Alternatives to re-flow and re-paint

拜拜、爱过 提交于 2019-12-11 16:20:17

问题


I've read on SO and elsewhere that re-paints and re-flows are expensive for the browser to perform.

I'm curious about CSS/JS alternatives to re-paint/display:none and re-flow/visibility:hidden that aren't as computationally demanding for the browser.

Just to be clear, and please correct me if I'm wrong, a common re-flow scenario is when you set display:none on element that you want to toggle the display of, e.g., a dropdown menu. The re-flow means that the browser first "flows", i.e., displays, the element and everything beneath as visible content but then has to re-flow all of it because the dropdown menu needs to be hidden.

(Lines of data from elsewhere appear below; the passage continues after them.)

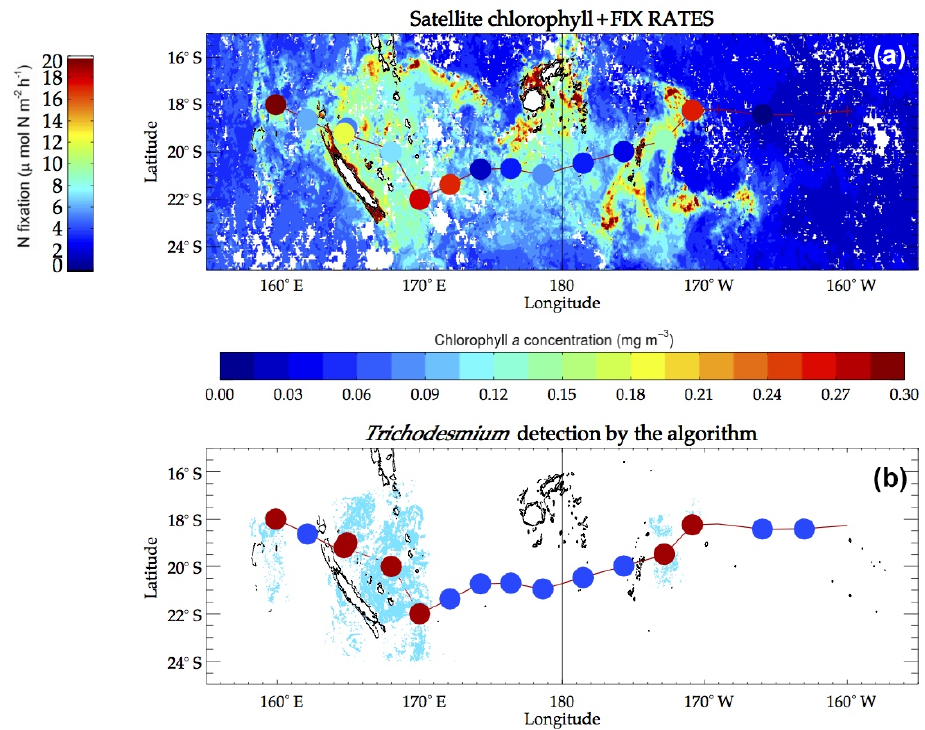
Figure 7. (a) Background is the monthly composite of satellite chlorophyll for March 2015, with the corresponding chlorophyll a concentra- tions given by the color bar underneath the map. Superimposed colored dots are in situ fixation rates measured on the OUTPACE track with values given by the left color bar. (b) In the background, cyan pixels are pixels detected as Trichodesmium by our algorithm. The colored dots superimposed show the absence (blue) or presence (red) of detected pixels within a radius of 50km around OUTPACE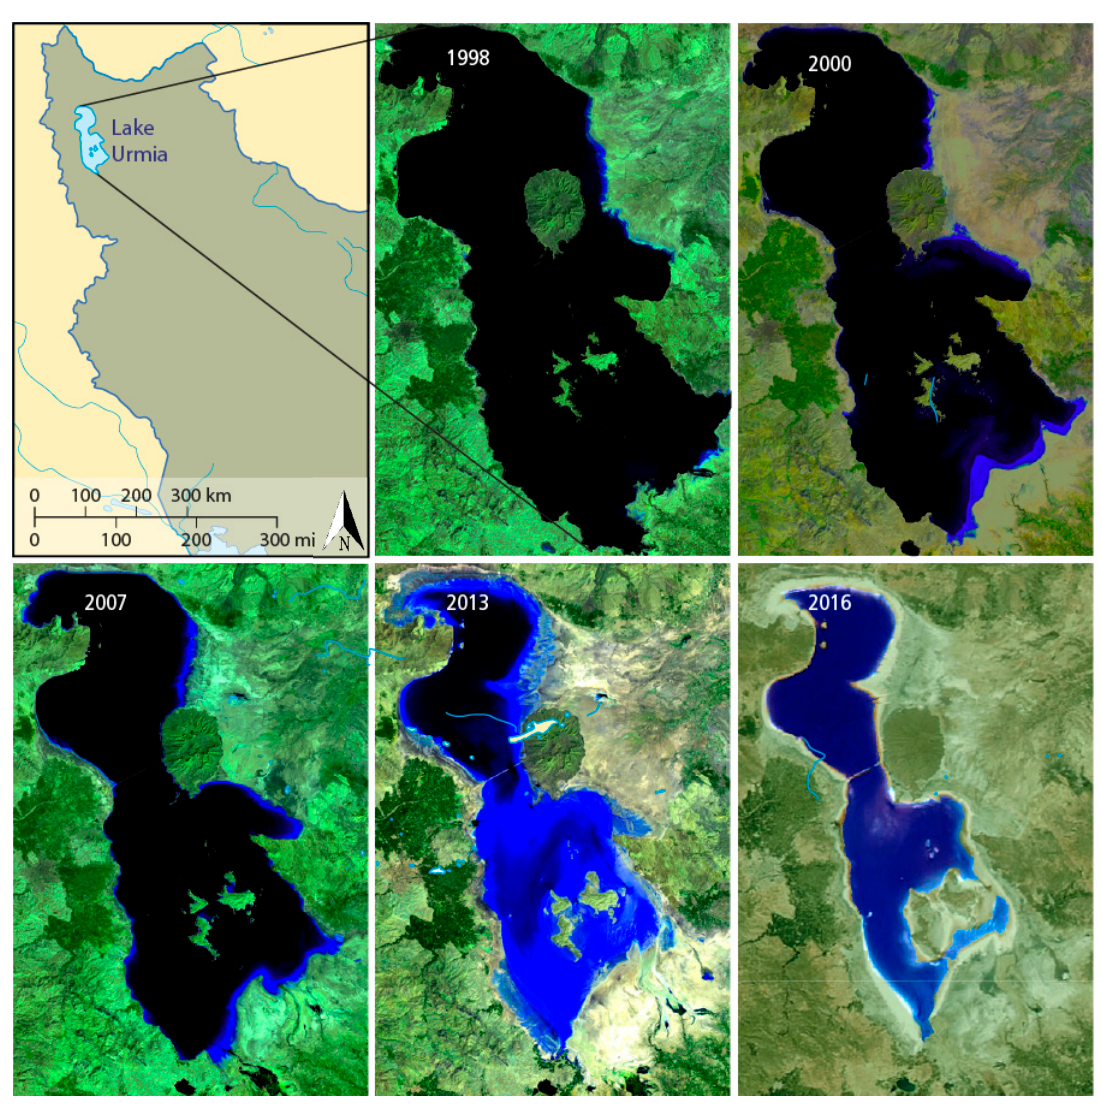
Figure 1. Lake Urmia location in the northwest of Iran and the desiccation trend between August 1998 and August 2016 [39].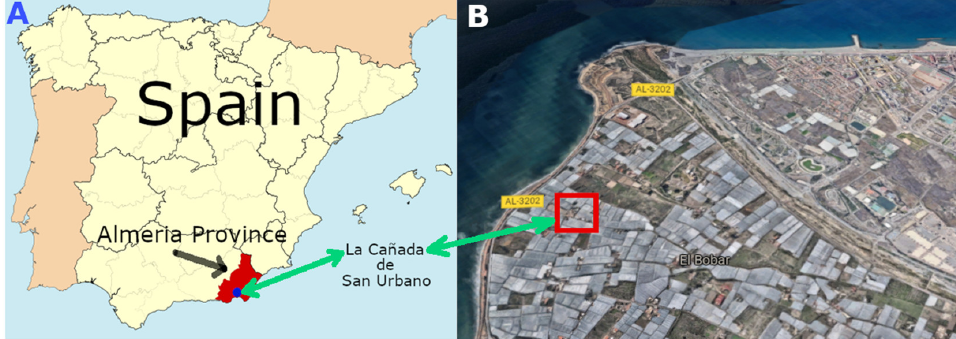
Figure 6. Location of the greenhouse in the Cañada de San Urbano in the province of Almeria. ( A ) On the map of Spain. ( B ) Satellite Image.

Commentary on whether the performance hit of re-flow and re-paint is actually something that people need to care about is welcome too.


回答1:


I think you misinterpret that statement.

If you're dynamically generating elements, consider these two scenerios:

  1. Generate an element, add it to the DOM. Repeat.
  2. Create a DOMDocumentFragment first. Add the elements to the fragment. Repeat. Add the fragment to the DOM.

Method 1 will do a re-paint for each element you add. Method 2 will only do one repaint at the end. If you have a low number of elements to add method 1 is probably fine. If you're adding many nodes method 2 will be considerably faster.

This is what is meant by re-paints are expensive.


Maybe this is a good way of looking at it:

A re-paint has a base cost of say 100. Creating a DOM element and appending it costs 1. If you're doing method 1 for 7 elements your cost will be (1 + 100) * 7 = 707. If you're doing method 2 your cost will be: 1 * 7 + 100 = 107. Which is considerably lower. The numbers are just for illustration. There is probably a lot more to it than this, but I think this is a good and simple way of looking at re-paint performance.




回答2:


There is no simple formula. To begin with, every browser has its own way to deal with reflows and repaints. Usually, browsers will try to postpone reflows as much as possible, since they can be very expensive, as you know.

In general, keep in mind that the following operations always trigger a reflow:

  • Changing the DOM tree by appending, removing or moving nodes.
  • Changing CSS calculated properties such as offsetWidth
  • Reading computed CSS values with getComputedStyle (or currentStyle on old IE)

(See When does reflow happen in a DOM environment?.)

Setting styles will usually cause a reflow, but browsers will try to avoid it if the change can't affect other elements' positions or dimensions[citation needed].

For some fun with reflows, see Will it reflow?